Two Lovers
Gray seems to be caught in the thrall of two paradoxically reconcilable traditions: the modern (cell phones, a clear sense of diversity, liberated and tastefully explicit sexuality) and the classical. But he continually finds ways to make the two work in tandem, in scenes that say so much with just The Shot. The screenplay itself is quietly effective, but what I’ll remember is the awkward, pained, yet cool movements of Phoenix, the smudged mascara of Paltrow, and the conversations conducted first by shouting, then by phone, across an apartment complex, all of which culminate in a wondrous, totally ambiguous ending.

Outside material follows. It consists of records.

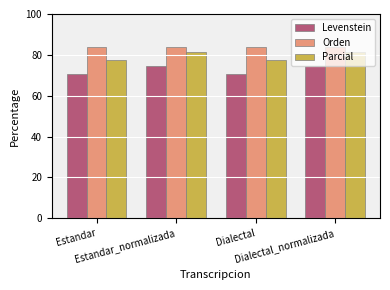

How many data points does each series have?

4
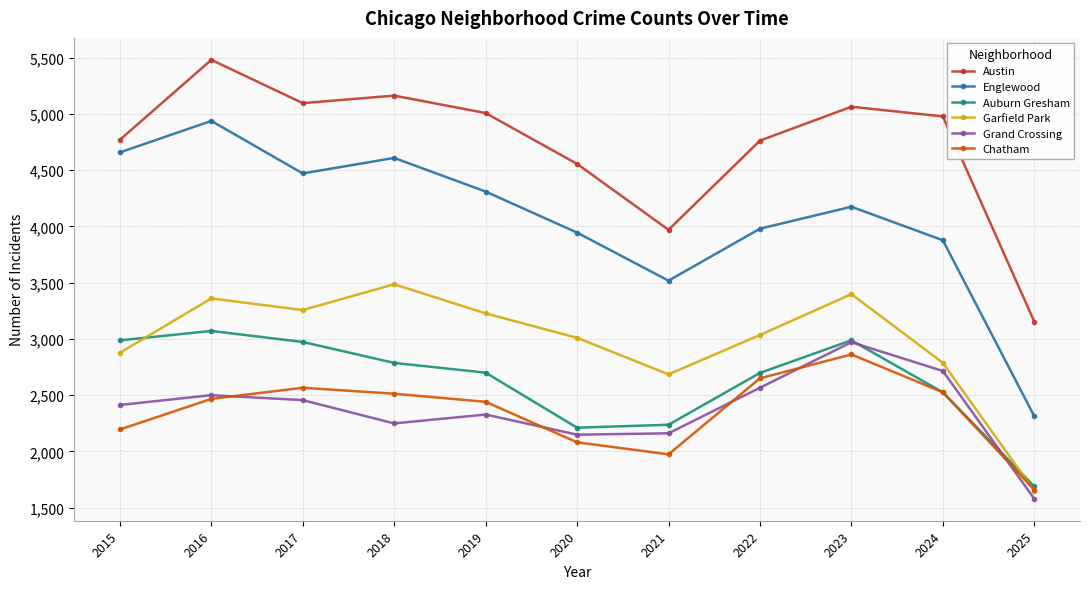

Where is the first local maximum for Austin?

2016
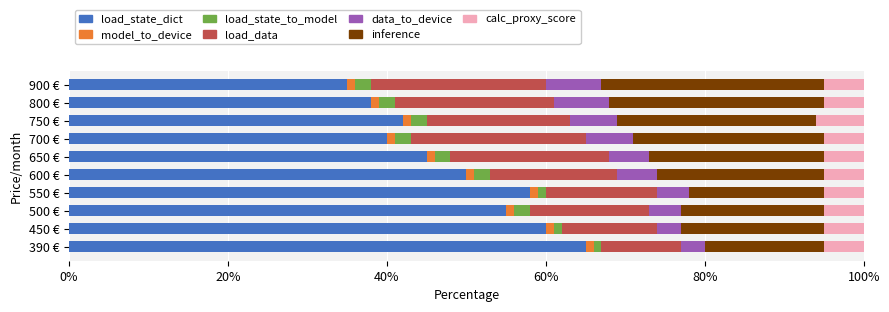

What is the maximum value for load_state_dict?

65.0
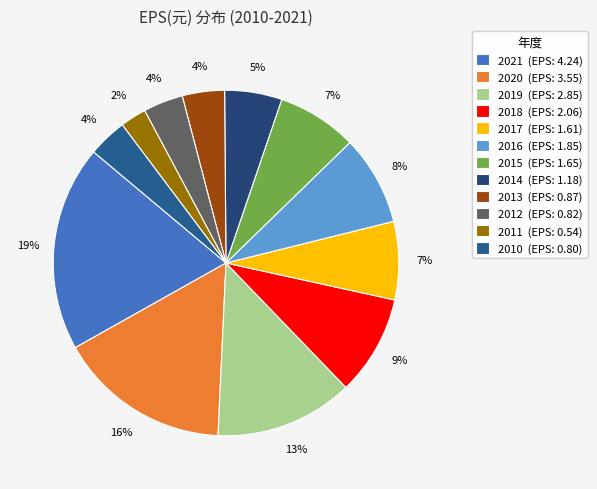

What percentage is the 2020 slice, to the nearest percent?

16%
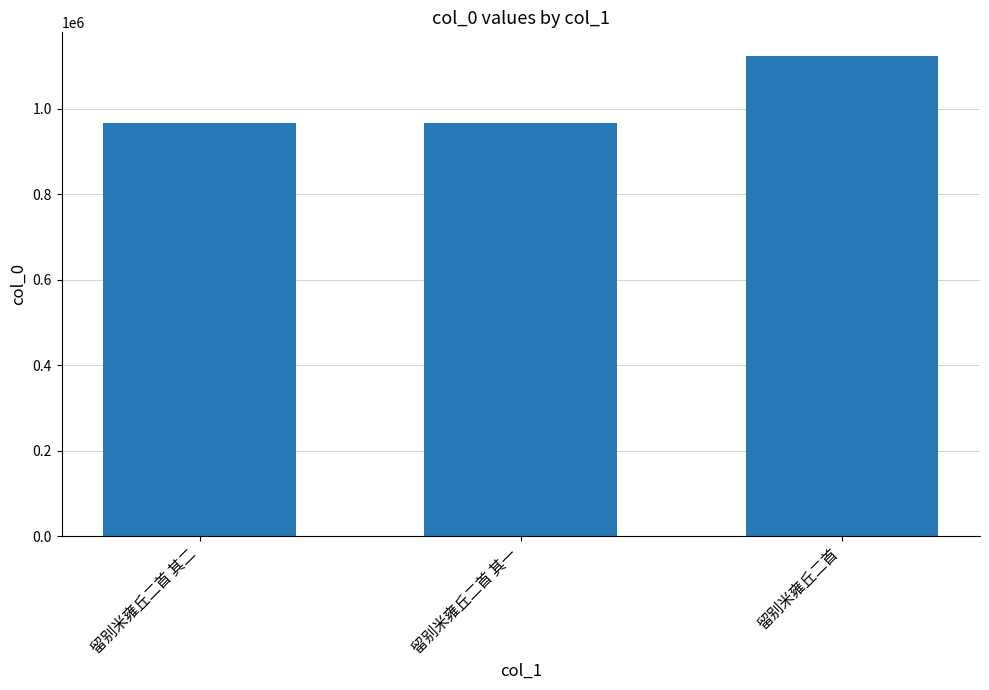

Which category has the highest value across all series?

留别米雍丘二首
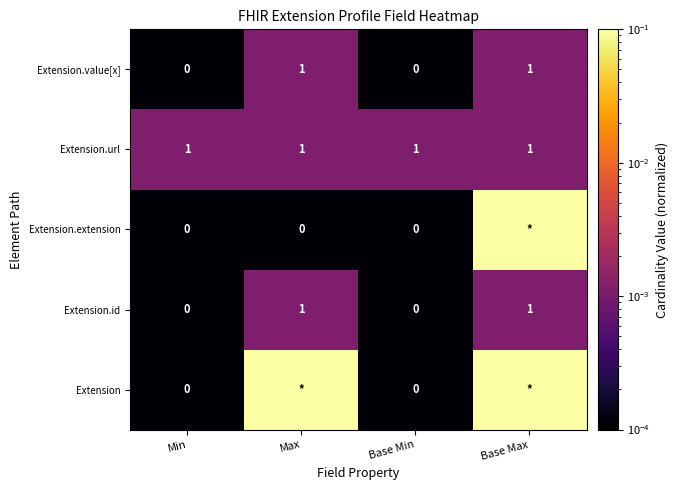

What is the difference between the highest and lowest values at Min?

1.0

I was hoping that Gray would go the entire film without any overt romantic gestures between Phoenix and Paltrow, but what he did is nearly as heartbreaking.
Double Indemnity (rewatch)
Managed to forget nearly everything surrounding Edward G. Robinson’s and Jean Heather’s characters, which, while perhaps understandable, made my conception of the film just before rewatch largely flawed. There is an ocean’s worth of seediness and dirty laundry here, but there is also a great deal of humanity, and Wilder does wonders in making every character (except, perhaps, Tom Powers’) function as more than just a cog in the inexorable machine that signals Fred MacMurray’s doom. It is a world of hurt and pain, and yet there is some small hope of redemption, at least until it is silenced by a gunshot.